Working from the entries below, give again each line from the first through the one containing "APPLE OF EDEN", exactly and with nothing else.

START Records for this task

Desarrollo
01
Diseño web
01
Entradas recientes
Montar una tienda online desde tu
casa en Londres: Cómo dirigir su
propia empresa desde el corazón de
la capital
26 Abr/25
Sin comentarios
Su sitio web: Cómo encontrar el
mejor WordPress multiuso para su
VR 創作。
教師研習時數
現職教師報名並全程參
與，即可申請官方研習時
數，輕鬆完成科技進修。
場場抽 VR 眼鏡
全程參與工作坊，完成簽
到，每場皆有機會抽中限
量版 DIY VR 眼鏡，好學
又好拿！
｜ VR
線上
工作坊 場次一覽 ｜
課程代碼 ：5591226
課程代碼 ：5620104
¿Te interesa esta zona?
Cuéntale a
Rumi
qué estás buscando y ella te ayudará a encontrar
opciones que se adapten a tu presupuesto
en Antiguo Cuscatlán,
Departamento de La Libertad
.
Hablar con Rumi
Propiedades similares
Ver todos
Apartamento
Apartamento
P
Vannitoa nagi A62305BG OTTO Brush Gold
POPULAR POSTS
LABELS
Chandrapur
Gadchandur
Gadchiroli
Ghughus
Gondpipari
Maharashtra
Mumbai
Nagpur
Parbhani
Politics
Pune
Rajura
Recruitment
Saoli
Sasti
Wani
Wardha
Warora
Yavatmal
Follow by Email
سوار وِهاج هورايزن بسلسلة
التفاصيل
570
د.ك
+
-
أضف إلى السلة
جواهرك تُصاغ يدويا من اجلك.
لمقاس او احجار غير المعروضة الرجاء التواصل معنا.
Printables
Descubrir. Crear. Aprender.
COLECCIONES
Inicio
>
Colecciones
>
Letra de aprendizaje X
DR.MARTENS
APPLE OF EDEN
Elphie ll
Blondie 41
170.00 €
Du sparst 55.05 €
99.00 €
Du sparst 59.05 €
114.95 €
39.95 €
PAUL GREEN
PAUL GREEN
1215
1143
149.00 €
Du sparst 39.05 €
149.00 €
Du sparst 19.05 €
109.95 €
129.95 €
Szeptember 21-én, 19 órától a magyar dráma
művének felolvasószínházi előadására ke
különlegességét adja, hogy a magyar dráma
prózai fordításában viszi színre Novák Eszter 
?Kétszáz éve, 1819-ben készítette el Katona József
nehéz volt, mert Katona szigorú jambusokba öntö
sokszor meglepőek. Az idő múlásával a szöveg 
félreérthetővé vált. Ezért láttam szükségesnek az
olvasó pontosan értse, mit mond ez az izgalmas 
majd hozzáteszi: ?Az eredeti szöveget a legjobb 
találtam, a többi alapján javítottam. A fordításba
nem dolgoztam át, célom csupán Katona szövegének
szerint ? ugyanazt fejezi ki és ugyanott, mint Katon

END Records for this task

[Answer section]
Desarrollo
01
Diseño web
01
Entradas recientes
Montar una tienda online desde tu
casa en Londres: Cómo dirigir su
propia empresa desde el corazón de
la capital
26 Abr/25
Sin comentarios
Su sitio web: Cómo encontrar el
mejor WordPress multiuso para su
VR 創作。
教師研習時數
現職教師報名並全程參
與，即可申請官方研習時
數，輕鬆完成科技進修。
場場抽 VR 眼鏡
全程參與工作坊，完成簽
到，每場皆有機會抽中限
量版 DIY VR 眼鏡，好學
又好拿！
｜ VR
線上
工作坊 場次一覽 ｜
課程代碼 ：5591226
課程代碼 ：5620104
¿Te interesa esta zona?
Cuéntale a
Rumi
qué estás buscando y ella te ayudará a encontrar
opciones que se adapten a tu presupuesto
en Antiguo Cuscatlán,
Departamento de La Libertad
.
Hablar con Rumi
Propiedades similares
Ver todos
Apartamento
Apartamento
P
Vannitoa nagi A62305BG OTTO Brush Gold
POPULAR POSTS
LABELS
Chandrapur
Gadchandur
Gadchiroli
Ghughus
Gondpipari
Maharashtra
Mumbai
Nagpur
Parbhani
Politics
Pune
Rajura
Recruitment
Saoli
Sasti
Wani
Wardha
Warora
Yavatmal
Follow by Email
سوار وِهاج هورايزن بسلسلة
التفاصيل
570
د.ك
+
-
أضف إلى السلة
جواهرك تُصاغ يدويا من اجلك.
لمقاس او احجار غير المعروضة الرجاء التواصل معنا.
Printables
Descubrir. Crear. Aprender.
COLECCIONES
Inicio
>
Colecciones
>
Letra de aprendizaje X
DR.MARTENS
APPLE OF EDEN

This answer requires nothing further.